The Dorset Clean Energy Super Cluster, advanced composites and nuclear‑adjacent opportunities all rely on long‑term planning certainty and social licence. Support for the North Devon Biosphere reflects an understanding that business and the environment must work in lockstep if growth is to be sustained.
These are not “nice‑to‑have” environmental add‑ons. They are core enablers of delivery, investment confidence and regional competitiveness.
Avoiding false trade-offs
The UKERC research highlights a real risk for all regions accelerating net zero infrastructure: if planning and consenting reforms prioritise speed without integration, environmental risk increases and public trust erodes.
Poorly sited or uncoordinated infrastructure creates cumulative impacts, leading ultimately to more delay rather than less. For business, this means uncertainty. Investors do not benefit from projects that stall due to environmental conflict that could have been anticipated earlier. Nor do communities support growth that feels imposed rather than designed with local benefit in mind.
What good looks like for boards and business leaders
The most successful green growth strategies share common features:
- They treat nature as infrastructure, not an obstacle
- They integrate environmental expertise alongside engineering and commercial skills early in project design
- They use strategic spatial planning to avoid piecemeal development
- They build local capability, so energy, environment and planning teams speak the same language
- They deliver visible community and environmental benefits alongside economic ones
This is not about slowing the energy transition. It is about making it deliverable, investable and durable.

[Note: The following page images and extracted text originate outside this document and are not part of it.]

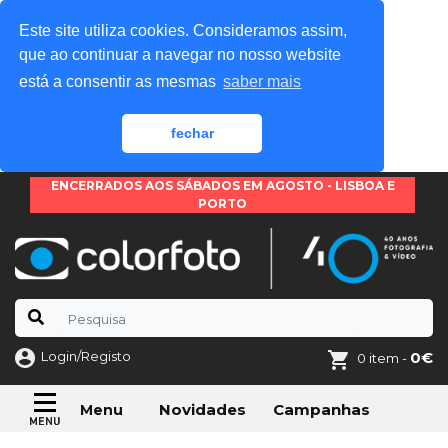
Este site utiliza cookies. Consideramos assim,
que ao continuar a navegar no nosso website
está a consentir as mesmas
saber mais
fechar
ENCERRADOS AOS SÁBADOS EM AGOSTO - LISBOA E
PORTO
Login/Registo
0€
0 item -
Novidades
Campanhas
Menu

A shared leadership challenge
As a Board member of the South West Business Council and Chair of Devon Wildlife Trust, I see daily how much common ground exists between business leaders, engineers and environmental practitioners in this region.
The challenge now is leadership – from boards, investors and policymakers – to insist that green growth is genuinely joined up. If we get this right, the South West can demonstrate that clean growth and environmental recovery are not competing ambitions, but mutually reinforcing ones.
That is not just good for nature. It is good for business.

Professor Vicky Pope, Chair of Board of Trustees, Devon Wildlife Trust, In2scienceUK and MEI
Vicky Pope had a long and varied career in the Met Office. She worked for many years on climate change. She led the development of some of the best climate models in the world and later ran the Met Office Hadley Centre Climate Programme, acting as the interface between scientists and government and other key stakeholders including the media. More recently she was an independent member of the audit and risk assurance committee for Climate Change and Rural Affairs for Welsh government.
Prof Vicky Pope has a particular interest in the environment and improving access to science and maths education. She is Chair of the Devon Wildlife Trust, In2scienceUK (a social mobility charity promoting STEM careers) and MEI (A charity that improves Maths Education for all). She was the founding editor of ‘Climate Resilience and Sustainability’ for the Royal Meteorological Society. She is a Trustee of BRE Trust (Building Research Establishment). She is also the National Labs lead for the Association of Research Innovation and Technology Organisations (AIRTO).